The media is sometimes referred to as the “fourth branch of government”, and the Bill of Rights includes very pointedly: “Congress shall make no law … abridging the freedom of speech, or of the press.” Such freedom, however, presupposes—and imposes a grave duty—of seeking and transmitting truth. After all, how can a person possibly make well-reasoned, informed decisions when facts are purposely slanted, skewed, omitted or just plain fabricated? Because this often happens in various publications, we find ourselves having to be like those in the intelligence community … or, more applicably for Los Alamos, scientists: piecing together what is known with certainty, what seems likely, and deciding which data are adulterated, aberrations, or simply wrong.
It’s quite the misfortune for our nation that all sides can’t simply adhere to truth. After all, does not truth help advance society toward greater good rather than toward regression, as it seems like we’re heading? After all, can we so certain of our own position and reasoning that we cannot brook challenges or honest debate? Have any of us never been wrong? Why do we not demand truth? Sometimes, though, many seem determined to prove the truth of the cynicism: “Lying is the only art form that the public sanctions and instinctively prefers to reality.” (Jean Cocteau, Diary of an Unknown).
And so, as always … to fortify ourselves to seek the good, we resort to the wisdom of scripture, which exhorts us to “…[put] away falsehood, let everyone speak the truth with his neighbor, for we are members one of another.” (Ephesians 4:25) St. Paul here speaks of the greater body of Christian believers, but the sentiment works as well for the members of a nation … or a family, or any group bound together by common loyalty or community. One Proverb seems most applicable in our day: “There are six things which the LORD hates, seven which are an abomination to him: haughty eyes, a lying tongue … a heart that devises wicked plans, feet that make haste to run to evil, a false witness who breathes out lies, and a man who sows discord among brothers.” (Proverbs 6:16-19)
“Oh! what a tangled web we weave / When first we practise to deceive!” … the wise words of Sir Walter Scott in his poem “Marmion”. Sadly, many believe that they can “get away” with lying, yet each incident brings with it both destructive force and personal disgrace—proving even more adamantly that the person is unworthy of trust. As Ralph Waldo Emerson wrote: “Every violation of truth is not only a sort of suicide in the liar, but is a stab at the health of human society.” (“Prudence,” Essays: First Series (1841))

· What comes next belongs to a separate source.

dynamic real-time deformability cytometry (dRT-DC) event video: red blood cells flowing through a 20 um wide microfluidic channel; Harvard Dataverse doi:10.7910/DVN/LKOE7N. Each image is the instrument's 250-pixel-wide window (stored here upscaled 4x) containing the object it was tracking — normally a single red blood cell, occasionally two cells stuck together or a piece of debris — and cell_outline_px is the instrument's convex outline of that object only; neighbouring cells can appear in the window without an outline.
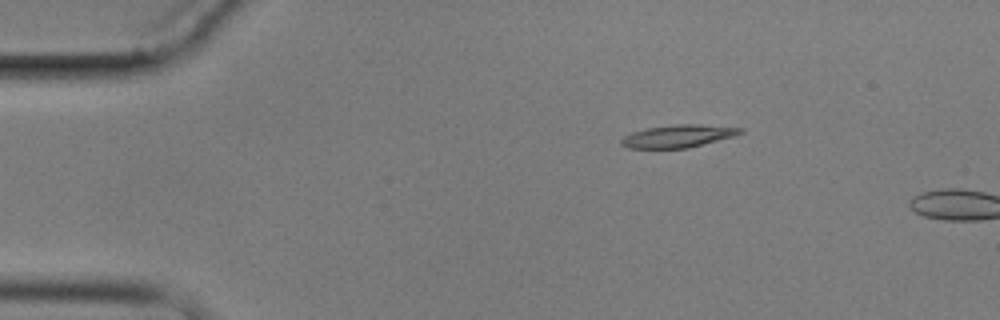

“…you will know the truth, and the truth will make you free…” (John 8:32), Jesus says in reference to Himself and His teaching, but applicable in every aspect of life. Only in truth will we find freedom, else we get stuck in that tangled web of Sir Walter—whether it be of our own, or someone else’s, weaving. In falsehood there is cowardice—fear of truth. Let us, then, have the courage and integrity to always seek truth … first and foremost by observing it in our everyday lives.